The tsunami roared over embankments, washing anything in its path inland before reversing directions and carrying the cars, homes and other debris out to sea. Flames shot from some of the houses, probably because of burst gas pipes.

"Our initial assessment indicates that there has already been enormous damage," Chief Cabinet Secretary Yukio Edano said. "We will make maximum relief effort based on that assessment."

He said the Defense Ministry was sending troops to the quake-hit region. A utility aircraft and several helicopters were on the way.

A large fire erupted at the Cosmo oil refinery in Ichihara city in Chiba prefecture and burned out of control with 100-foot-high flames whipping into the sky.

From northeastern Japan's Miyagi prefecture, NHK showed footage of a large ship being swept away and ramming directly into a breakwater in Kesennuma city.

NHK said more than 4 million buildings were without power in Tokyo and its suburbs.

Also in Miyagi, a fire broke out in a turbine building of a nuclear power plant, but it was later extinguished, said Tohoku Electric Power Co. the company said.

A reactor area of a nearby plant was leaking water, the company said. But it was unclear if the leak was caused by tsunami water or something else. There were no reports of radioactive leaks at any of Japan's nuclear plants.

Jefferies International Limited, a global investment banking group, said it estimated overall losses to be about $10 billion.

A tsunami warning was extended to a number of Pacific, Southeast Asian and Latin American nations, including Japan, Russia, Indonesia, New Zealand and Chile. In the Philippines, authorities ordered an evacuation of coastal communities, but no unusual waves were reported.

Thousands of people fled their homes in Indonesia after officials warned of a tsunami up to 6 feet high. But waves of only 4 inches were measured. No big waves came to the Northern Mariana Islands, a U.S. territory, either.

In downtown Tokyo, large buildings shook violently and workers poured into the street for safety. TV footage showed a large building on fire and bellowing smoke in the Odaiba district of Tokyo. The tremor bent the upper tip of the iconic Tokyo Tower, a 1,093-foot steel structure inspired by the Eiffel Tower in Paris.

Footage on NHK from their Sendai office showed employees stumbling around and books and papers crashing from desks. It also showed a glass shelter at a bus stop in Tokyo completely smashed by the quake and a weeping woman nearby being comforted by another woman.

Several quakes had hit the same region in recent days, including a 7.3 magnitude one on Wednesday that caused no damage.

Hiroshi Sato, a disaster management official in northern Iwate prefecture, said officials were having trouble getting an overall picture of the destruction.

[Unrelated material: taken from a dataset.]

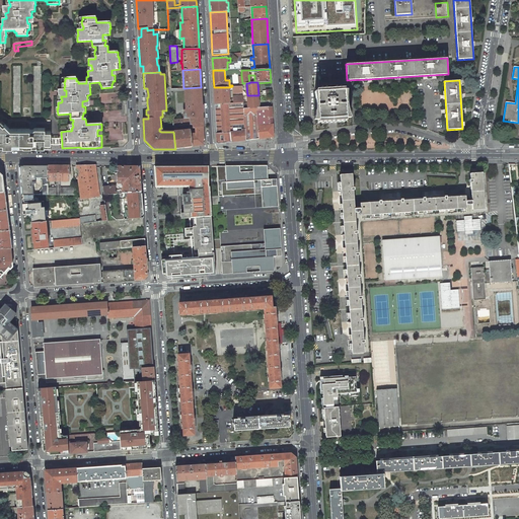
[(200,98),(200,87),(184,88),(184,92),(186,96),(187,95),(187,102),(186,102),(186,106),(188,106),(188,109),(186,109),(183,109),(183,119),(190,119),(190,125),(191,129),(195,128),(204,127),(202,98),(200,98)]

"We don't even know the extent of damage. Roads were badly damaged and cut off as tsunami washed away debris, cars and many other things," he said.

Dozens of fires were reported in northern prefectures of Fukushima, Sendai, Iwate and Ibaraki. Collapsed homes and landslides were also reported in Miyagi.

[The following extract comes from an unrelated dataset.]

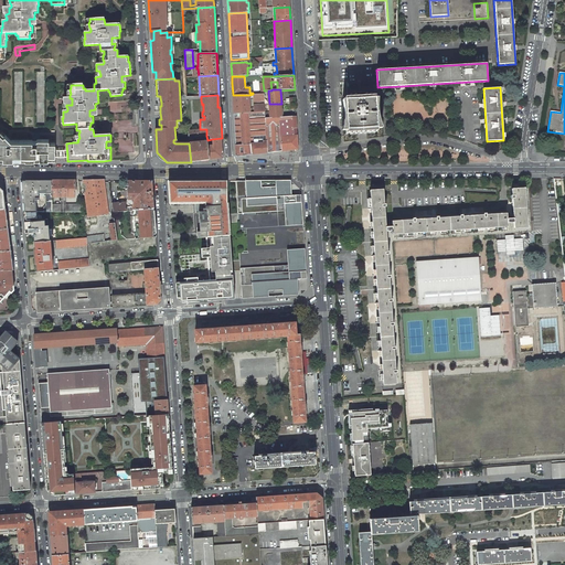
[(249,95),(233,95),(233,114),(251,113),(249,95)]
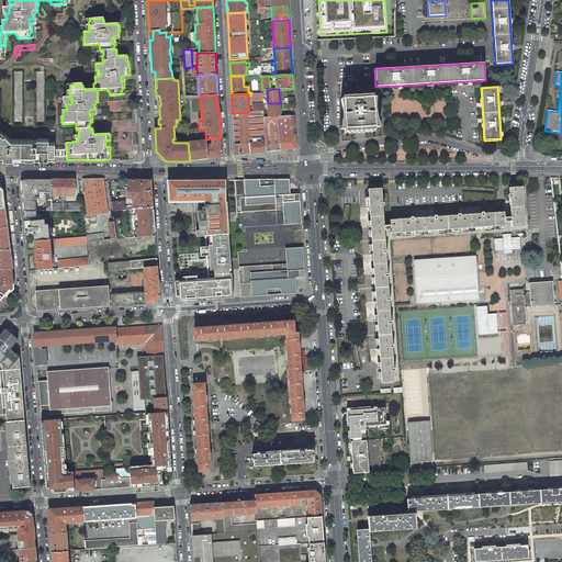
[(344,133),(377,132),(374,94),(343,96),(344,133)]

Japan's worst previous quake was in 1923 in Kanto, an 8.3-magnitude temblor that killed 143,000 people, according to USGS. A 7.2-magnitude quake in Kobe city in 1996 killed 6,400 people.

Japan lies on the "Ring of Fire" -- an arc of earthquake and volcanic zones stretching around the Pacific where about 90 percent of the world's quakes occur, including the one that triggered the Dec. 26, 2004, Indian Ocean tsunami that killed an estimated 230,000 people in 12 nations. A magnitude-8.8 temblor that shook central Chile last February also generated a tsunami and killed 524 people.